Start of Given passage

XPathSpecType: t.TypeAlias = str | XPath
"""Type alias used by :py:obj:`searx.utils.get_xpath`,
:py:obj:`searx.utils.eval_xpath` and other XPath selectors."""

ElementType: t.TypeAlias = ElementBase | _Element


_BLOCKED_TAGS = ('script', 'style')

_ECMA_UNESCAPE4_RE = re.compile(r'%u([0-9a-fA-F]{4})', re.UNICODE)
_ECMA_UNESCAPE2_RE = re.compile(r'%([0-9a-fA-F]{2})', re.UNICODE)

_JS_STRING_DELIMITERS = re.compile(r'(["\'`])')
_JS_QUOTE_KEYS_RE = re.compile(r'([\{\s,])([\$_\w][\$_\w0-9]*)(:)')
_JS_VOID_OR_UNDEFINED_RE = re.compile(r'void\s+[0-9]+|void\s*\([0-9]+\)|undefined')
_JS_DECIMAL_RE = re.compile(r"([\[\,:])\s*(\-?)\s*([0-9_]*)\.([0-9_]*)")
_JS_DECIMAL2_RE = re.compile(r"([\[\,:])\s*(\-?)\s*([0-9_]+)")
_JS_EXTRA_COMA_RE = re.compile(r"\s*,\s*([\]\}])")
_JS_STRING_ESCAPE_RE = re.compile(r'\\(.)')
_JSON_PASSTHROUGH_ESCAPES = R'"\bfnrtu'

_XPATH_CACHE: dict[str, XPath] = {}
_LANG_TO_LC_CACHE: dict[str, dict[str, str]] = {}


class _NotSetClass:  # pylint: disable=too-few-public-methods
    """Internal class for this module, do not create instance of this class.
    Replace the None value, allow explicitly pass None as a function argument"""


_NOTSET = _NotSetClass()


def searxng_useragent() -> str:
    """Return the SearXNG User Agent"""
    return f"SearXNG/{VERSION_TAG} {settings['outgoing']['useragent_suffix']}".strip()


def gen_useragent(os_string: str | None = None) -> str:
    """Return a random browser User Agent

    See searx/data/useragents.json
    """
    return USER_AGENTS['ua'].format(
        os=os_string or choice(USER_AGENTS['os']),
        version=choice(USER_AGENTS['versions']),
    )


def gen_gsa_useragent() -> str:
    """Return a random GSA User Agent suitable for Google

    See searx/data/gsa_useragents.txt
    """
    return choice(gsa_useragents_loader())


class HTMLTextExtractor(HTMLParser):
    """Internal class to extract text from HTML"""

    def __init__(self):
        HTMLParser.__init__(self)
        self.result: list[str] = []
        self.tags: list[str] = []

    def handle_starttag(self, tag: str, attrs: list[tuple[str, str | None]]) -> None:
        self.tags.append(tag)
        if tag == 'br':
            self.result.append(' ')

End of Given passage
Start of Information

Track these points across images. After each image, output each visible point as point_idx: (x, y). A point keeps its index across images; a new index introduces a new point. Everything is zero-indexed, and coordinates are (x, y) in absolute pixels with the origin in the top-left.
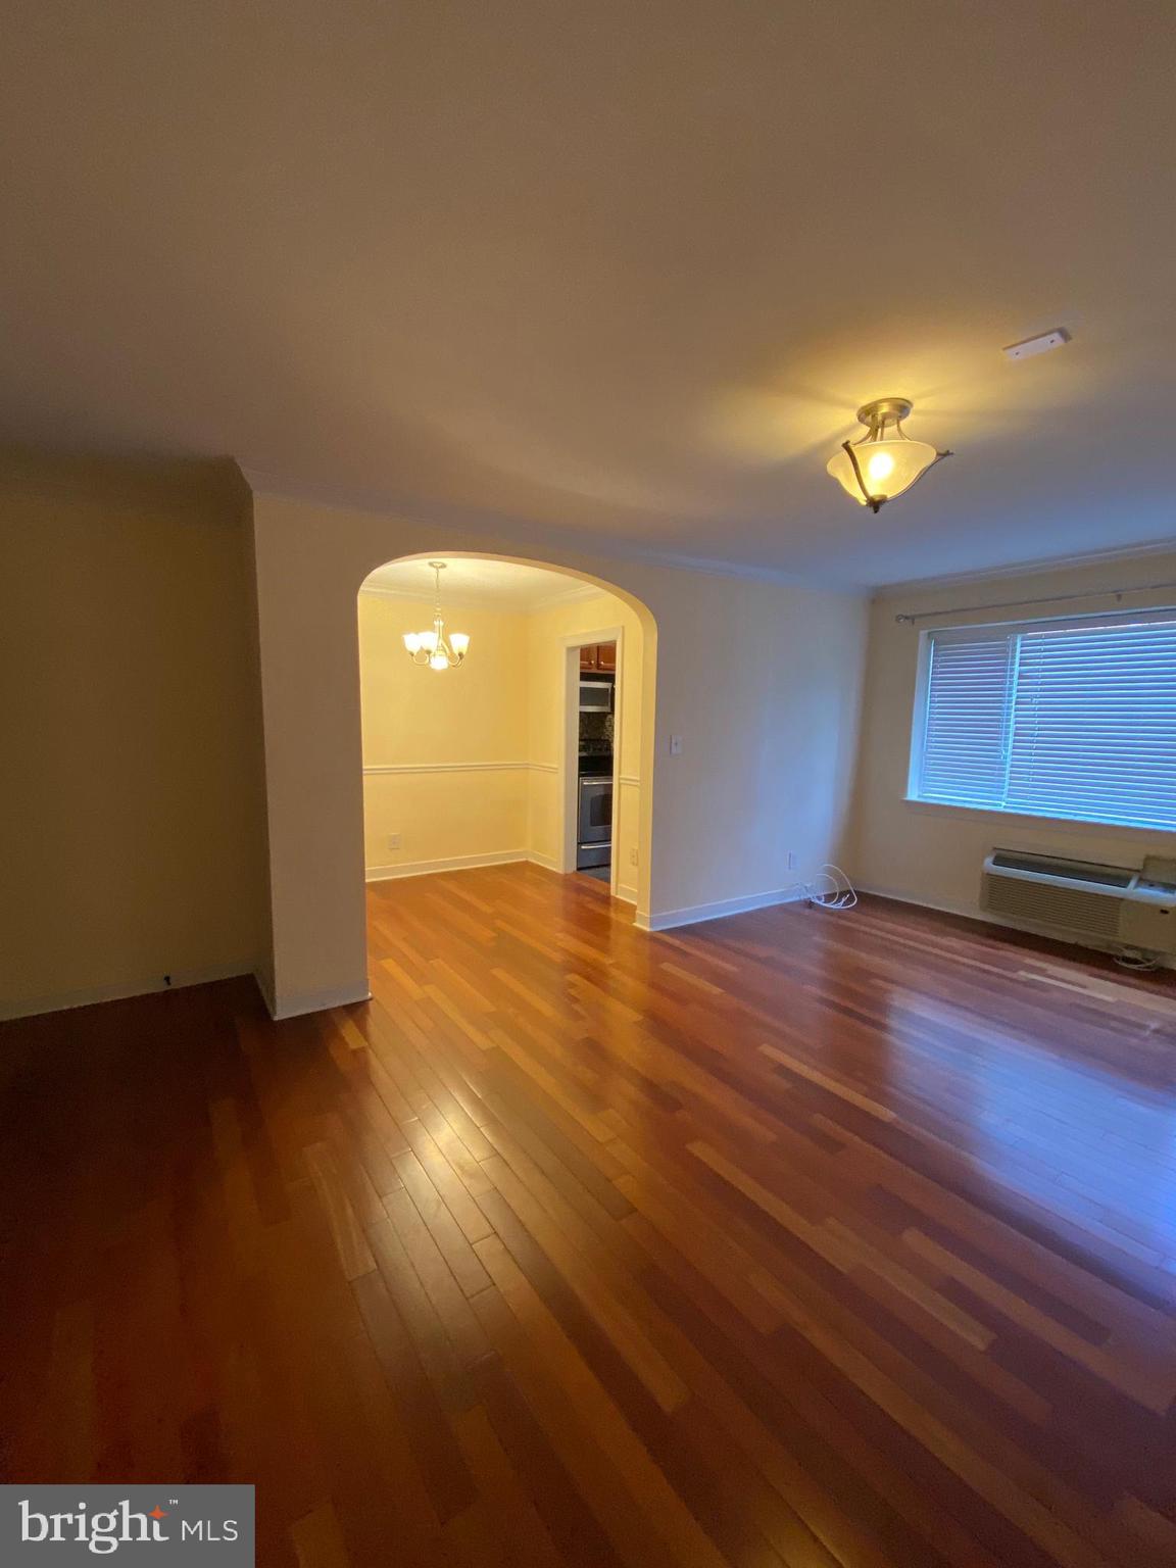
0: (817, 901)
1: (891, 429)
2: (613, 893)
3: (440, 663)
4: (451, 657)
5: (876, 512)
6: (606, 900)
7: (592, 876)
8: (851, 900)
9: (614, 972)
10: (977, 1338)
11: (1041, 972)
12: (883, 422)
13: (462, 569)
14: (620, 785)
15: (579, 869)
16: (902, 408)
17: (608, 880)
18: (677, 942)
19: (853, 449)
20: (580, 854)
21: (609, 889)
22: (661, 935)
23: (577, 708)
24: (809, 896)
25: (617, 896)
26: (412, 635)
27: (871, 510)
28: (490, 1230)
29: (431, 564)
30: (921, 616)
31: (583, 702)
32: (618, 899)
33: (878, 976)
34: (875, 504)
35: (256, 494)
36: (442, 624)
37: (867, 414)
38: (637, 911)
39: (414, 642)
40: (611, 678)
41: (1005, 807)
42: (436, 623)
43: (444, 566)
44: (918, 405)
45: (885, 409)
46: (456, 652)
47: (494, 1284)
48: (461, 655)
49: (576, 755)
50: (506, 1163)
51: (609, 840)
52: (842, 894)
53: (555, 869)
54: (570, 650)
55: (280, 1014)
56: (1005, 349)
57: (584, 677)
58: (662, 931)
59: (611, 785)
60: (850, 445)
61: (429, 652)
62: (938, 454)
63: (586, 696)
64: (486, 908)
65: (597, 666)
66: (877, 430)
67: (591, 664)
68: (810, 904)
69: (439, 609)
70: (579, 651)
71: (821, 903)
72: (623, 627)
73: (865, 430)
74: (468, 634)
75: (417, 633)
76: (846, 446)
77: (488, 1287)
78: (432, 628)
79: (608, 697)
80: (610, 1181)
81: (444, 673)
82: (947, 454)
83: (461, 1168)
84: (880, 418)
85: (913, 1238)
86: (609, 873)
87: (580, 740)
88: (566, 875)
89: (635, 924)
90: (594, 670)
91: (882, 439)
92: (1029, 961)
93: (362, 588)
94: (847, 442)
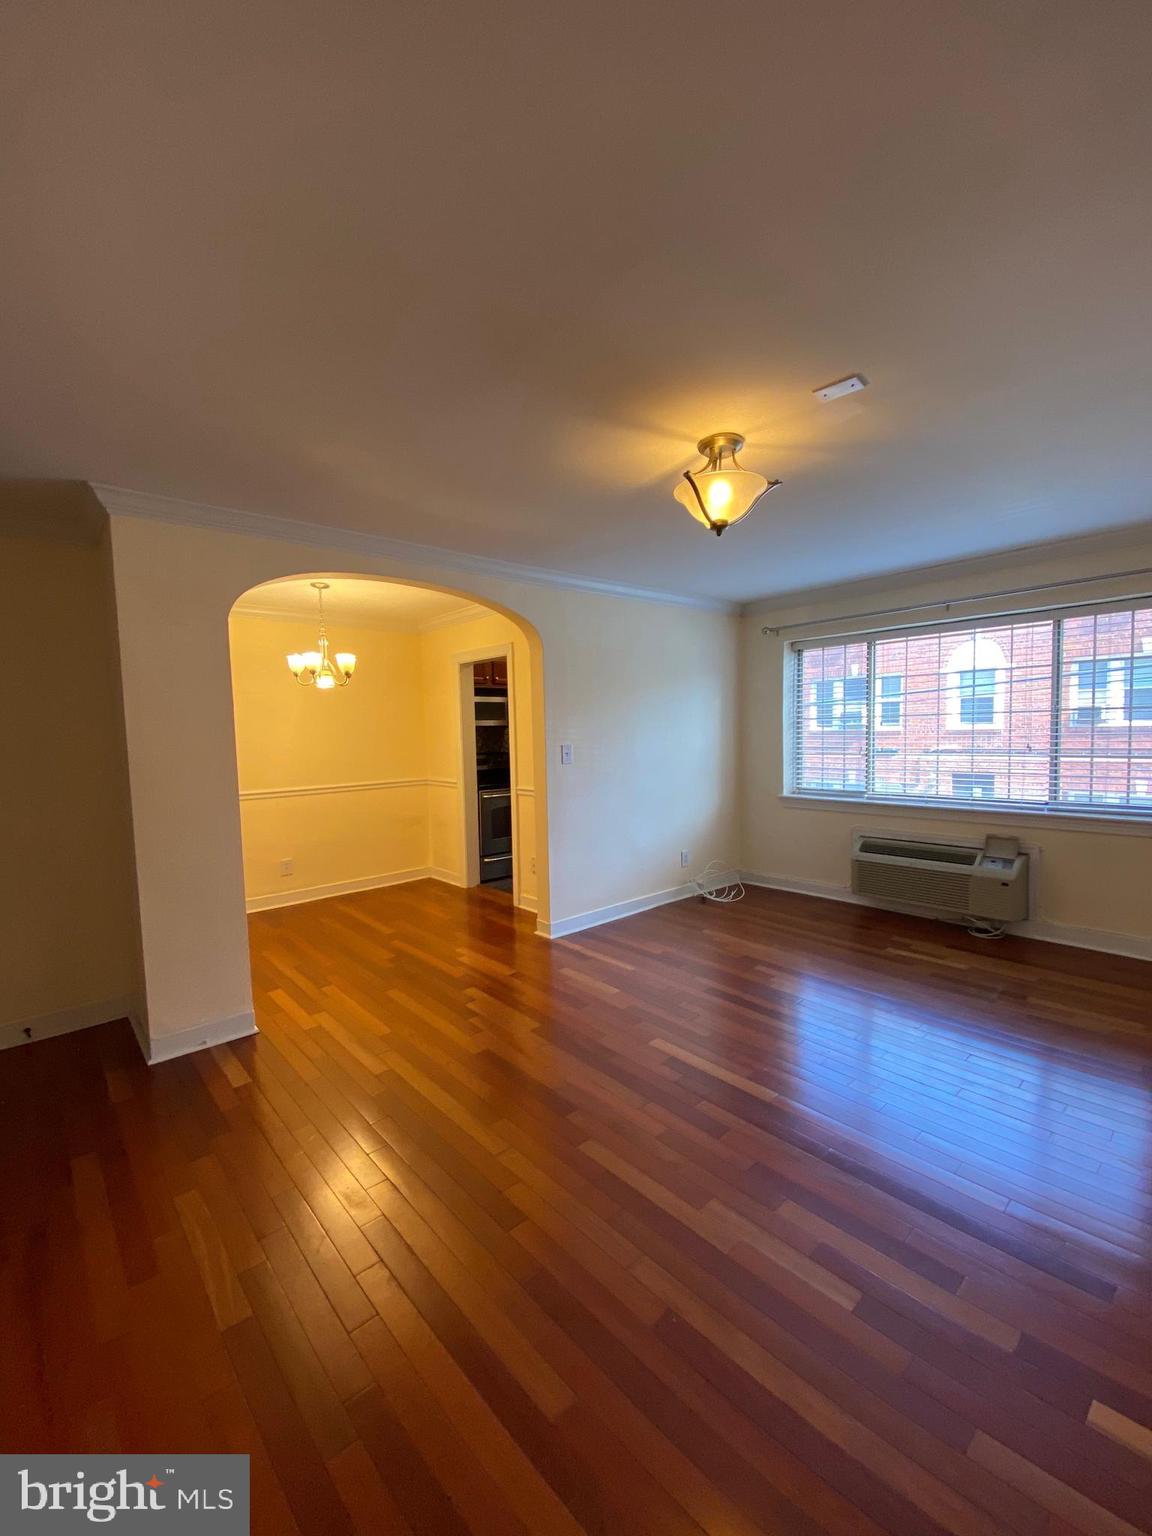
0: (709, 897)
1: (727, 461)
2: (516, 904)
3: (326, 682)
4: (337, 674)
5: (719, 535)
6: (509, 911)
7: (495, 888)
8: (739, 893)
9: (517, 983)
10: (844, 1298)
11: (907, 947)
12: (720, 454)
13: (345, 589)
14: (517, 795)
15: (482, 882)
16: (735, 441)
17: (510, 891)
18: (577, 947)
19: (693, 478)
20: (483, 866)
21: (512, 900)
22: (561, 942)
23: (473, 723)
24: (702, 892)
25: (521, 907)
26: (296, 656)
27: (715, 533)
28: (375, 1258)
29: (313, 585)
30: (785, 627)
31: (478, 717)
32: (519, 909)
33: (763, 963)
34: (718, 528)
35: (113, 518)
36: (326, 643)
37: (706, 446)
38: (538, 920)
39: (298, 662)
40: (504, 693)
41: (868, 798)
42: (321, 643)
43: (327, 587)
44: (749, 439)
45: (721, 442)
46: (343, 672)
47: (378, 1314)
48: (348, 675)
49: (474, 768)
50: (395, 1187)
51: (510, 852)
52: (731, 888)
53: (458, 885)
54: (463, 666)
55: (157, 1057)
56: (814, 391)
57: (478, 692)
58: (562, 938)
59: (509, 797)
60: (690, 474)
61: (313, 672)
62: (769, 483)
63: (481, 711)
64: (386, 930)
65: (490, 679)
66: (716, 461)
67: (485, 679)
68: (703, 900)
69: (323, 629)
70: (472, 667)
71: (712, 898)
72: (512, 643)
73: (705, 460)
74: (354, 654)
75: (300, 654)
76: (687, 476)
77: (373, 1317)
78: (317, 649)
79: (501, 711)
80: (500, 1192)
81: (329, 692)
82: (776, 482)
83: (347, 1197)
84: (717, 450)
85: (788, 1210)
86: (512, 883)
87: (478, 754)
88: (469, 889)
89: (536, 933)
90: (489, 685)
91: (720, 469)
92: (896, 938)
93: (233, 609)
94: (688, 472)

End of Information
Start of Information

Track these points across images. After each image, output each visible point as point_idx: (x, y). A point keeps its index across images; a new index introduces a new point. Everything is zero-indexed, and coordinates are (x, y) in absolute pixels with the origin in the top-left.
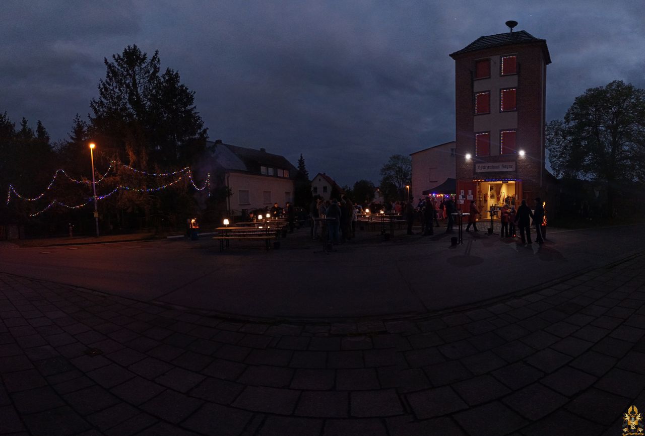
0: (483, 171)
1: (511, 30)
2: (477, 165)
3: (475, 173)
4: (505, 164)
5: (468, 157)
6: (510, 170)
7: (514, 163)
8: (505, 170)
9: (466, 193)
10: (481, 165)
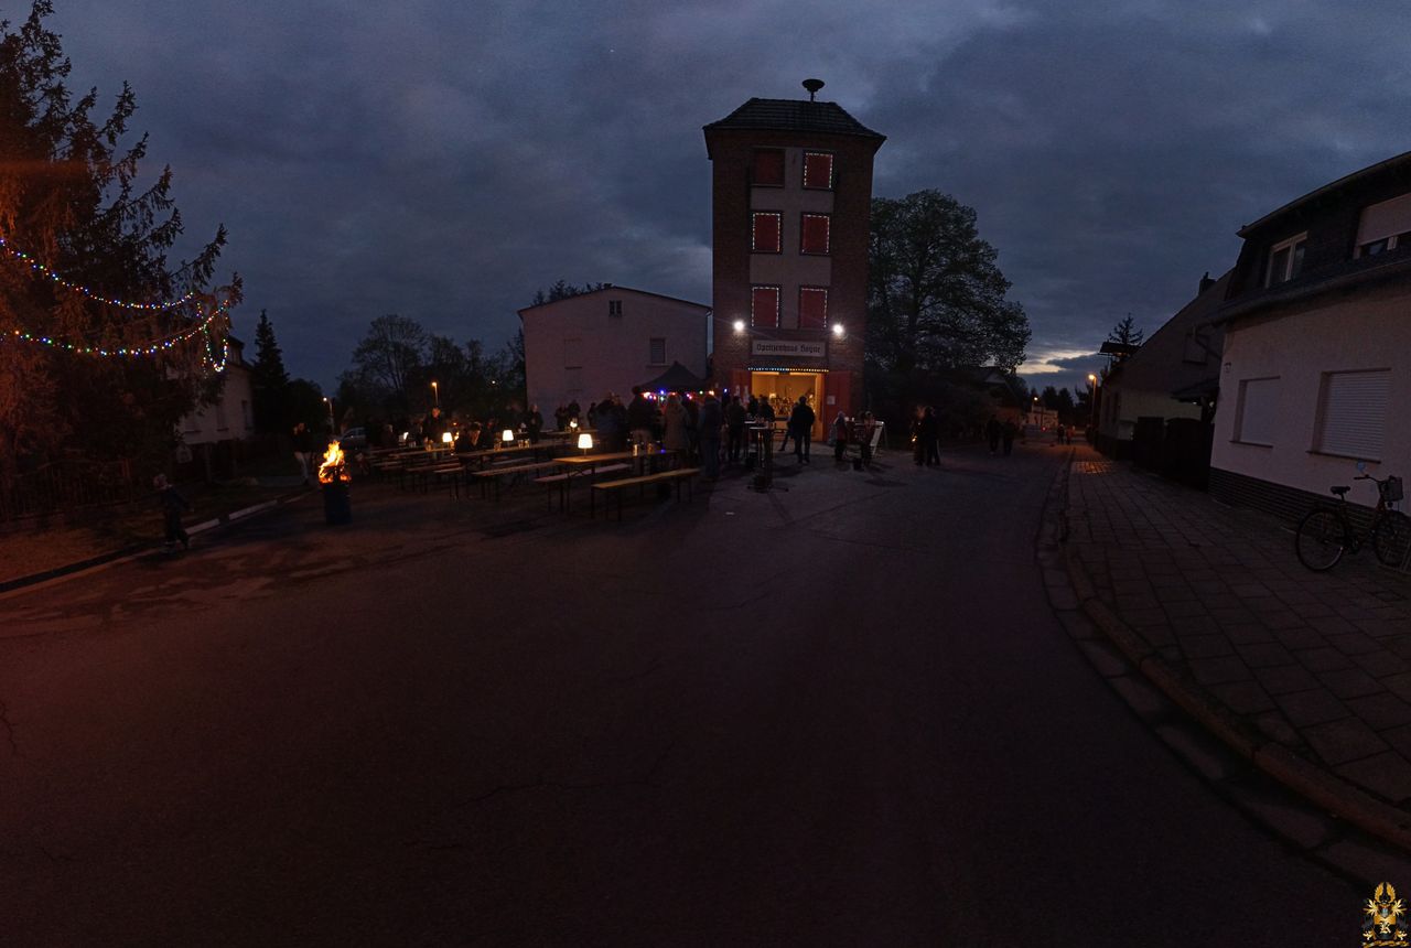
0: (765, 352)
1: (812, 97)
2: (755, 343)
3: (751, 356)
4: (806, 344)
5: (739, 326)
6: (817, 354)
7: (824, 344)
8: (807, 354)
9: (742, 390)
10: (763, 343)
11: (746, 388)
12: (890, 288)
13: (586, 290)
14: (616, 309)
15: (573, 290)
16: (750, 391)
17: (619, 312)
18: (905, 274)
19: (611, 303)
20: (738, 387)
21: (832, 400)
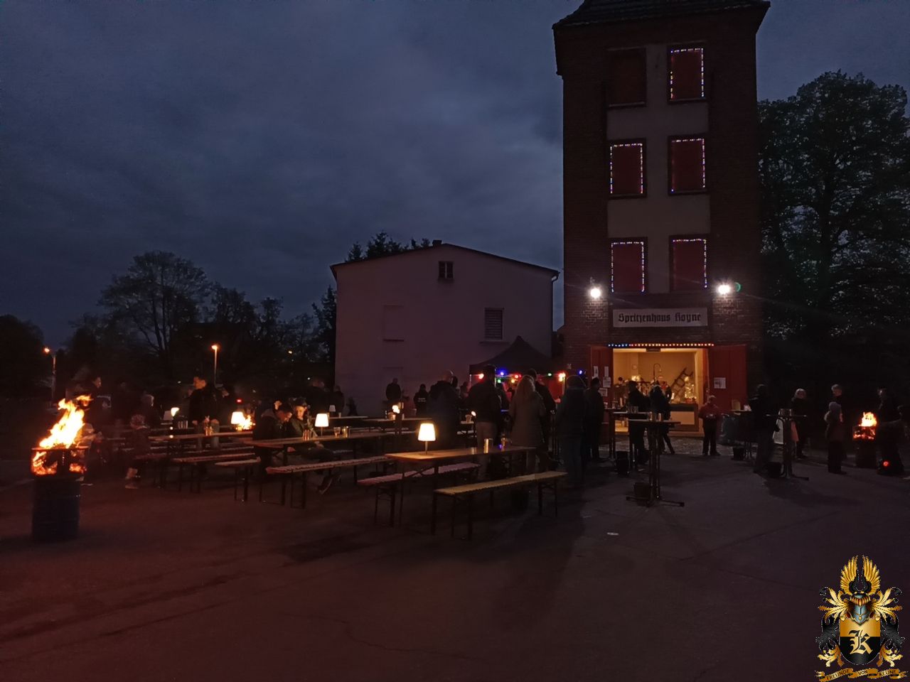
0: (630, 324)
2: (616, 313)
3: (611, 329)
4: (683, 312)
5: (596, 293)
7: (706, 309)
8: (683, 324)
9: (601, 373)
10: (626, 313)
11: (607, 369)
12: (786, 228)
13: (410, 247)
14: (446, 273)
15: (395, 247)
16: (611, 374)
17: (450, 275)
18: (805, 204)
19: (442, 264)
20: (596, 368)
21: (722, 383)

End of Information

Please carry on the SearXNG Python utility code, picking up right after its last line.

## Result of this task
    def handle_endtag(self, tag: str) -> None:
        if not self.tags:
            return

        if tag != self.tags[-1]:
            self.result.append(f"</{tag}>")
            return

        self.tags.pop()

    def is_valid_tag(self):
        return not self.tags or self.tags[-1] not in _BLOCKED_TAGS

    def handle_data(self, data: str) -> None:
        if not self.is_valid_tag():
            return
        self.result.append(data)

    def handle_charref(self, name: str) -> None:
        if not self.is_valid_tag():
            return
        if name[0] in ('x', 'X'):
            codepoint = int(name[1:], 16)
        else:
            codepoint = int(name)
        self.result.append(chr(codepoint))

    def handle_entityref(self, name: str) -> None:
        if not self.is_valid_tag():
            return
        # codepoint = htmlentitydefs.name2codepoint[name]
        # self.result.append(chr(codepoint))
        self.result.append(name)

    def get_text(self):
        return ''.join(self.result).strip()

    def error(self, message: str) -> None:
        # error handle is needed in <py3.10
        # https://github.com/python/cpython/pull/8562/files
        raise AssertionError(message)


def html_to_text(html_str: str) -> str:
    """Extract text from a HTML string

    Args:
        * html_str (str): string HTML

    Returns:
        * str: extracted text

    Examples:
        >>> html_to_text('Example <span id="42">#2</span>')
        'Example #2'

        >>> html_to_text('<style>.span { color: red; }</style><span>Example</span>')
        'Example'

        >>> html_to_text(r'regexp: (?&lt;![a-zA-Z]')
        'regexp: (?<![a-zA-Z]'

        >>> html_to_text(r'<p><b>Lorem ipsum </i>dolor sit amet</p>')
        'Lorem ipsum </i>dolor sit amet</p>'

        >>> html_to_text(r'&#x3e &#x3c &#97')
        '> < a'

    """
    if not html_str:
        return ""
    html_str = html_str.replace('\n', ' ').replace('\r', ' ')
    html_str = ' '.join(html_str.split())
    s = HTMLTextExtractor()
    try:
        s.feed(html_str)
        s.close()
    except AssertionError:
        s = HTMLTextExtractor()
        s.feed(escape(html_str, quote=True))
        s.close()
    return s.get_text()


def markdown_to_text(markdown_str: str) -> str:
    """Extract text from a Markdown string

    Args:
        * markdown_str (str): string Markdown

    Returns:
        * str: extracted text

    Examples:
        >>> markdown_to_text('[example](https://example.com)')
        'example'

        >>> markdown_to_text('## Headline')
        'Headline'
    """

    html_str: str = (
        MarkdownIt("commonmark", {"typographer": True}).enable(["replacements", "smartquotes"]).render(markdown_str)
    )
    return html_to_text(html_str)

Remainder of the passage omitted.